§ **INSTRUÇÃO DADA 1**: No trecho sobre adoção por homens solteiros, por quantos anos Tadeu Nobre Rodrigues frequentou o Fórum da Capital em busca de uma forma de adotar?
§ **INSTRUÇÃO DADA 2**: Liste todas as pessoas que o trecho sobre adoção por homens solteiros apresenta como fonte de declarações ou informações, indicando o cargo ou a ocupação de cada uma.

Entretanto, mesmo que esse número seja pequeno, se compararmos aos 114 casais na Capital, à espera por adoção, revela um dado significativo, pois segundo o Cadastro Nacional de Adoção, no ano passado, nenhum homem solteiro em Fortaleza, se cadastrou nessa fila.
No Brasil, atualmente, são 351 homens solteiros nessa situação. O número ainda é distante quando se fala em casais que desejam adotar uma criança. São 25.246 futuros pais e mães nessa fila, mas a estatística, segundo Anna Gabriella Pinto, chefe do Cadastro de Adoção do Fórum Clóvis Beviláqua, já revela uma mudança no perfil da família brasileira.
Herói
“Meus vizinhos e familiares me chamavam de herói, mas não eu entendia o porque. Só depois que vivi na pele o quanto era difícil cuidar de gêmeos sozinho, é que compreendi o quanto pais solteiros são heróis”, relata o professor e radialista Tadeu Nobre Rodrigues, 59 anos, que adotou dois meninos gêmeos recém-nascidos.
Para ele, se fôssemos contar essa história há 50 anos talvez ninguém acreditasse, pois era impensável, em uma sociedade tradicional paternalista, que um homem pudesse adotar uma crianças e educá-la sozinho sem a presença de uma esposa.
Tadeu Nobre conta que, mesmo diante de tantos avanços na lei da adoção, não foi fácil conseguir adotar seus filhos. Segundo ele, foram quatro anos visitando o Fórum da Capital, em busca de saídas para suprir o seu desejo de ser pai e ajudar crianças carentes. “A prioridade era sempre para casais que não pudessem ter filhos, depois casais que tinham filhos mas queriam adotar mais um, os homens solteiros estavam sempre em último lugar”, ressalta.
Porém, por meio de uma assistente social do Fórum, ele soube que o caminho mais fácil seria ele conhecer uma mulher grávida, sem condições financeiras para cuidar do filho e disposta a colocá-lo para adoção.
Foi então que o professor e radialista, por intermédio de amigos, conheceu uma adolescente de 19 anos, grávida, que se dispôs a ajudá-lo.
Ele conta que após os nascimentos das crianças o processo de adoção ocorreu quatro meses depois. “No início, não imaginava que eram gêmeos, quando soube fiquei desesperado, mas não desisti. Hoje, meus filhos já têm dois anos e três meses, e me sinto realizado quando eles me chamam de pai”, frisa.
Modelos de famílias como a do professor Tadeu Nobre, fazem parte de uma nova realidade social do Brasil, segundo a professora e psicóloga da família Heleni Barreira. Conforme ela, durante muito tempo, a ideia de família nuclear, composta por pai, mãe e filhos era o único modelo aceito pela sociedade, contudo atualmente existem diversos modelos.

§ **DADOS FORNECIDOS**:
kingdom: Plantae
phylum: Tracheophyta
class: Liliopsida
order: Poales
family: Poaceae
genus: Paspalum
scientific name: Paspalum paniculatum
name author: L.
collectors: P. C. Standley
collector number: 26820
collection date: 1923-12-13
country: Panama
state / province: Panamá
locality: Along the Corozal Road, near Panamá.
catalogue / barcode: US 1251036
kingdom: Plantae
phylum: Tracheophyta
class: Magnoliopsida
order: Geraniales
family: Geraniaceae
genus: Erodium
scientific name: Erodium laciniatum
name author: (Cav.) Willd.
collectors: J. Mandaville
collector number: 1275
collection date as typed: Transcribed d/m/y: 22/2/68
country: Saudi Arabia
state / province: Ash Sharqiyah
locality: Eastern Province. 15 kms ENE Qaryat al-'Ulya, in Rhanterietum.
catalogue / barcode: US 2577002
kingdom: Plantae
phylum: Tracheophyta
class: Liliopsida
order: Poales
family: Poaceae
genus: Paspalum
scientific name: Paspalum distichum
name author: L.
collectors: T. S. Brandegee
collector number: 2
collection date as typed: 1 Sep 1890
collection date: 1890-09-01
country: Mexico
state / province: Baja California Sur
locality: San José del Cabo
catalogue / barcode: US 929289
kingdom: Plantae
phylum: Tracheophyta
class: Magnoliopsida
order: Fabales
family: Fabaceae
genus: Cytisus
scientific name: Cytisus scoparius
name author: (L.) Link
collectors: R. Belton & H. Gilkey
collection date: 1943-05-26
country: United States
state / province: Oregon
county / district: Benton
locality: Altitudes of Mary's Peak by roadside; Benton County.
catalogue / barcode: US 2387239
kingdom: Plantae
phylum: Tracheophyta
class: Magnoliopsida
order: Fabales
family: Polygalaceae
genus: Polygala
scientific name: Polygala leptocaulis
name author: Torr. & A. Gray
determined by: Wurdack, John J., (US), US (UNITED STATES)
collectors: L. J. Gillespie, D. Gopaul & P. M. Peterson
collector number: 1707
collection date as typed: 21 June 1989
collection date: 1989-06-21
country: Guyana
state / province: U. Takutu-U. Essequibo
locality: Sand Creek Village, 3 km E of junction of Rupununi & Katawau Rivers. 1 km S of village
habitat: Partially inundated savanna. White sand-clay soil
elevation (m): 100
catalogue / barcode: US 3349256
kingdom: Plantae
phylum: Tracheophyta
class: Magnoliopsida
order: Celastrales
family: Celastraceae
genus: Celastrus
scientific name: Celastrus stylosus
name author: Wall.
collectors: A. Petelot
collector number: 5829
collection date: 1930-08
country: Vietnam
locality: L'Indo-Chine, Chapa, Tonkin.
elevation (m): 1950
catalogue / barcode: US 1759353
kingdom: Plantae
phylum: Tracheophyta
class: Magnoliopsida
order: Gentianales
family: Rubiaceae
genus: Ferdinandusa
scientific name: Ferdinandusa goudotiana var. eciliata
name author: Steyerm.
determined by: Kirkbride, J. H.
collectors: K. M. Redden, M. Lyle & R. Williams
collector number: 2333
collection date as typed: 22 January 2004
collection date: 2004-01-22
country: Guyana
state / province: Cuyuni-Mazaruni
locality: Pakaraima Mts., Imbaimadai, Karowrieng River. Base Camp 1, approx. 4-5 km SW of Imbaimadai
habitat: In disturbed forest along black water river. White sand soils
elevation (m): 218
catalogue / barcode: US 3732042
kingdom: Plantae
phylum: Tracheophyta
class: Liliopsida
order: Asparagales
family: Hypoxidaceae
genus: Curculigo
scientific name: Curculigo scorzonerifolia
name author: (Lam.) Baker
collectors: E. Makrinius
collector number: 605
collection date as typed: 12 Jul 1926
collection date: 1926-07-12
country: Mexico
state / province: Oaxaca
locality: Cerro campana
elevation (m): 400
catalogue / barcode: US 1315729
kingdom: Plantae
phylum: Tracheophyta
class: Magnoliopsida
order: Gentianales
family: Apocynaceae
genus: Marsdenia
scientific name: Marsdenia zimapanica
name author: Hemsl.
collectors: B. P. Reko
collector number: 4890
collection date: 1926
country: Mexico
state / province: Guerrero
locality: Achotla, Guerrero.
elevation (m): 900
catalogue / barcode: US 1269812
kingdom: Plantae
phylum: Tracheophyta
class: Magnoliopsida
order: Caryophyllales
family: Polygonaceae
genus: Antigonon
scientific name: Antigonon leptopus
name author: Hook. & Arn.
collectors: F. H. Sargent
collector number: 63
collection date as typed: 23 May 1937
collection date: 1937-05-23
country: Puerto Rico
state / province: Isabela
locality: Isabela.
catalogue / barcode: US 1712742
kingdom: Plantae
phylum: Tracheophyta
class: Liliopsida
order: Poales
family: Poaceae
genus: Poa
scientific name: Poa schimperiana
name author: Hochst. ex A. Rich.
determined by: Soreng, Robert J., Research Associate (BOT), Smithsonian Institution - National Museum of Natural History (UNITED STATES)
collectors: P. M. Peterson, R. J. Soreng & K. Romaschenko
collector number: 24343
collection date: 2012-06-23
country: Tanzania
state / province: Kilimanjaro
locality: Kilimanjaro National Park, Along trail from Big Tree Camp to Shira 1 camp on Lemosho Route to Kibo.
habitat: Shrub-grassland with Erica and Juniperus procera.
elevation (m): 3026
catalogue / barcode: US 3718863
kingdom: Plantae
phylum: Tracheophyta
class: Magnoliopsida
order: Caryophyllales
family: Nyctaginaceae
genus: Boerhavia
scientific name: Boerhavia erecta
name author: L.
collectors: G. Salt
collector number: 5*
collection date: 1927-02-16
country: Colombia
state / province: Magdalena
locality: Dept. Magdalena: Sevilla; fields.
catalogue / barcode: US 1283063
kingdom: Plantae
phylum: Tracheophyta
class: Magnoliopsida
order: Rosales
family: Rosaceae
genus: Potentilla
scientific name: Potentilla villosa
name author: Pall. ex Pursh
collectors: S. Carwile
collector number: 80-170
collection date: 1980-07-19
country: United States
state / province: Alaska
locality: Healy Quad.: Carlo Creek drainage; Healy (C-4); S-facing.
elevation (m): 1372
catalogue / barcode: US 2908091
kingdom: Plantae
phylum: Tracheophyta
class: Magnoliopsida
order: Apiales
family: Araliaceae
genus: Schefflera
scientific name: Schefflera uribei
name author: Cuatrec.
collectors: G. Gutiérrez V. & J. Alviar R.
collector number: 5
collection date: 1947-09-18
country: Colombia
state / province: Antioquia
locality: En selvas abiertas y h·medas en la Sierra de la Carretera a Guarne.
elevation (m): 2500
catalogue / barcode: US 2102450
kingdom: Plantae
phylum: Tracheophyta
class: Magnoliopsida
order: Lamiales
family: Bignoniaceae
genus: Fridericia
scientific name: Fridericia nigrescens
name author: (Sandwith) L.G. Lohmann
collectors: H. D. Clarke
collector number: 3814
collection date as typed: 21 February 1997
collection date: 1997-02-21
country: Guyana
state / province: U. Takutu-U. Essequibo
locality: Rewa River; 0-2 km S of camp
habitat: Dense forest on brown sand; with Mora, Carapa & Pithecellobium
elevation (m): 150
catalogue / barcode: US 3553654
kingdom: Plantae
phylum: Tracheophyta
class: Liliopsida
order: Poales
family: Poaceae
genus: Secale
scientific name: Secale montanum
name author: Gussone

§ **RESPOSTA ESCRITA 1**: Por quatro anos.

§ **RESPOSTA ESCRITA 2**:
- Anna Gabriella Pinto, chefe do Cadastro de Adoção do Fórum Clóvis Beviláqua
- Tadeu Nobre Rodrigues, professor e radialista
- Heleni Barreira, professora e psicóloga da família